**EXERCISE REQUIREMENTS**
Write out every entry, unchanged. Skip any picture.

**EXERCISE INPUT**
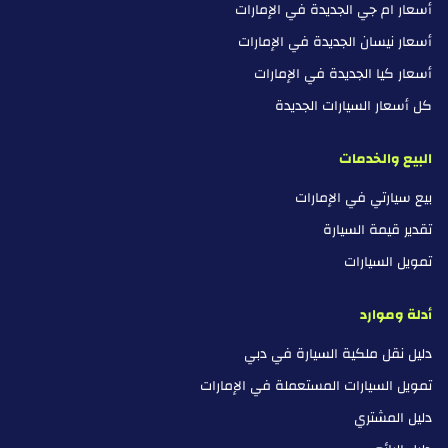
أسعار ام جي الجديدة في الإمارات
أسعار نيسان الجديدة في الإمارات
أسعار كيا الجديدة في الإمارات
كل أسعار السيارات الجديدة
البيع والخدمات
بيع سيارتي في الإمارات
تقدير قيمة السيارة
تمويل السيارات
أدلة وموارد
دليل نقل ملكية السيارة في دبي
تمويل السيارات المستعملة في الإمارات
دليل المشتري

**EXERCISE SOLUTION**
أسعار ام جي الجديدة في الإمارات
أسعار نيسان الجديدة في الإمارات
أسعار كيا الجديدة في الإمارات
كل أسعار السيارات الجديدة
البيع والخدمات
بيع سيارتي في الإمارات
تقدير قيمة السيارة
تمويل السيارات
أدلة وموارد
دليل نقل ملكية السيارة في دبي
تمويل السيارات المستعملة في الإمارات
دليل المشتري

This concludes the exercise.